There’s bullying, and then there’s poisoning to the point of permanent physical damage. As she unknowingly underwent graphic abuse from her former roommate, Rowe developed a sore throat that kept getting worse.
“I couldn’t sleep,” Rowe said in a Facebook live video Oct. 30. “I’d try to whisper, and I could barely whisper.”
She took antibiotics from the student health center. Her doctors had no idea what the source was of her bacterial infection, and no one thought to point fingers at Brochu until fellow students clued Rowe into the heinous things her roommate did while she wasn’t there.
Generalizing Brochu’s crimes isn’t the only red flag in how the university handled the situation. Woodward assured students that Public Safety kept Rowe safe as soon as they learned what was happening, but he failed to mention that the school also asked Rowe not speak up about what Brochu did to her.
Rowe learned about her roommate’s vile behavior when she moved out Oct. 17, and went to Public Safety about the issue. The university had Rowe sign a “do not contact agreement” the next day, meaning she would not be in communication with Brochu. Brochu wasn’t taken into custody until Oct. 28. And even then, it wasn’t because of actions on the part of police or the university — Brochu turned herself in.
Rowe claimed the university told her not to speak out about the situation, and that doing so could result in removal from her campus residence. The university confirmed they did request this, but said that their “intention was never to keep her quiet.”
Luckily, Rowe couldn’t stand to be quiet. Her Oct. 30 video garnered nationwide social media support, leading to the #JusticeforJazzy hashtag. In her video, Rowe called for action from the university.
“Colleges are known to just sweep issues that happen within the campus under the rug, making the issue disappear and not doing anything about it,” Rowe said. “This is where the public gets involved to push for things to be done right.”
It shouldn’t take a pandemic hashtag to get a university to speak up — Woodward only sent his message to students the day after Rowe told her story online. But the issue is larger than the university’s inaction. Though the university should’ve handled the situation head-on, there’s another group to blame that hasn’t gotten as much attention — Brochu’s friends.
The twisted roommate made several posts on Instagram throughout the semester, featuring videos of Rowe eating with her contaminated utensils and photos of her bloody backpack, bragging about her accomplishments. Brochu even appeared in some of the posts herself, suggesting that a friend would’ve needed to be there documenting it.

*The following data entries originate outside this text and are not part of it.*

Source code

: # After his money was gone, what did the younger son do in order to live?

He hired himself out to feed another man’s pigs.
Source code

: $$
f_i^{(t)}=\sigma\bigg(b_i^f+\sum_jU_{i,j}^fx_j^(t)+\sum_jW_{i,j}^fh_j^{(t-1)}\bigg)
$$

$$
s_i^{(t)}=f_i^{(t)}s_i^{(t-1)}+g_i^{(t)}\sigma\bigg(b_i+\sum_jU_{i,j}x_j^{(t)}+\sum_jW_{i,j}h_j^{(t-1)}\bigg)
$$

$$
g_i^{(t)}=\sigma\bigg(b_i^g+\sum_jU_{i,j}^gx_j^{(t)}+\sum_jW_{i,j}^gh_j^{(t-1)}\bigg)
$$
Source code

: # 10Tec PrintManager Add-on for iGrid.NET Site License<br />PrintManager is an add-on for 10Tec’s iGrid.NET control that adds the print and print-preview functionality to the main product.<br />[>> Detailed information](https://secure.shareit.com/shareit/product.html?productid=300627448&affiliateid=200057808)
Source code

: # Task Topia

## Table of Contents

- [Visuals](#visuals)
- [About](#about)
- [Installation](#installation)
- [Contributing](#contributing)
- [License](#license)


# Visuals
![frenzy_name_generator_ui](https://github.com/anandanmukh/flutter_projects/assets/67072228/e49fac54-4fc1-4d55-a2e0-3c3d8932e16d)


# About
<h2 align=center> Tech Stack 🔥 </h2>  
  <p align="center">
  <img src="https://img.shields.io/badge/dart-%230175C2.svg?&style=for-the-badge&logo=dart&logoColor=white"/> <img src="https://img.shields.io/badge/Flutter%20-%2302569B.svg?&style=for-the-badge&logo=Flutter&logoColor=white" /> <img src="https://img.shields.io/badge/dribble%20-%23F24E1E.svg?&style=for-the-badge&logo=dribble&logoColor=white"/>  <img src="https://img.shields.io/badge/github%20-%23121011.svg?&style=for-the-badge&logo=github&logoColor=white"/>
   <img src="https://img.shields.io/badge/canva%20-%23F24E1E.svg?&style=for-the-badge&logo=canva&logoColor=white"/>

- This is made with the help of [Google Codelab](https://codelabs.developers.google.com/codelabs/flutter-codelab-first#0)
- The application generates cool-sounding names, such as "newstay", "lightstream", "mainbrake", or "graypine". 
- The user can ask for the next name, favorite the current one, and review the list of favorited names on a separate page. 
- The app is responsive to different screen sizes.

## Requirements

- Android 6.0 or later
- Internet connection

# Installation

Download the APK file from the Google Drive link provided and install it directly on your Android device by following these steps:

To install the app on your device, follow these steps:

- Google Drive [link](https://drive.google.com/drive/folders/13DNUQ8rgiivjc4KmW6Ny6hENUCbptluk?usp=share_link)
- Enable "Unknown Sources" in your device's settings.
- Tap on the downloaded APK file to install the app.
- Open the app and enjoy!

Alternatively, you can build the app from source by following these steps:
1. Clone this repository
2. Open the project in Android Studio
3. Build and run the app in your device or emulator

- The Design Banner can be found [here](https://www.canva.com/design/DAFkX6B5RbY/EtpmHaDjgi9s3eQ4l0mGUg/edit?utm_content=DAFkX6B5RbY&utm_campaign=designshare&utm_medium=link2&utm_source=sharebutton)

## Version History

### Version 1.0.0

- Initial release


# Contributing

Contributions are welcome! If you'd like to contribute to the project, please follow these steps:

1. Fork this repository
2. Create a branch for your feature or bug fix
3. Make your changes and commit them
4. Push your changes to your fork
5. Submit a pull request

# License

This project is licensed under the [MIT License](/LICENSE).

When Rowe moved into another room, several residents approached her with the posts Brochu had been making all semester. Rowe had never seen them before. Though the account currently has only 57 followers, that’s 57 people who could have known what was happening to Rowe all semester. And none of them said a word.
TV producer Shonda Rhimes agrees by not speaking up, her friends allowed the situation to fester and are to be blamed.
“That this type of ignorant hate can flourish in 2017 tests my faith in humanity,” Rhimes tweeted last week. “Who chose to be her friend and look the other way?”
The problem runs deeper than the situation between Brochu and Rowe, and an answer could revolutionize how we deal with bullying, sexual assault and racism — issues ravaging college campuses everywhere.
It’s a shame that it took nationwide poking and prodding to get the University of Hartford to handle Brochu’s crimes with the urgency they should’ve had from the moment they learned of them. But in the absence of administrative accountability, students need to step up to prevent such long-term, repeated abuse. If we don’t care, universities won’t either.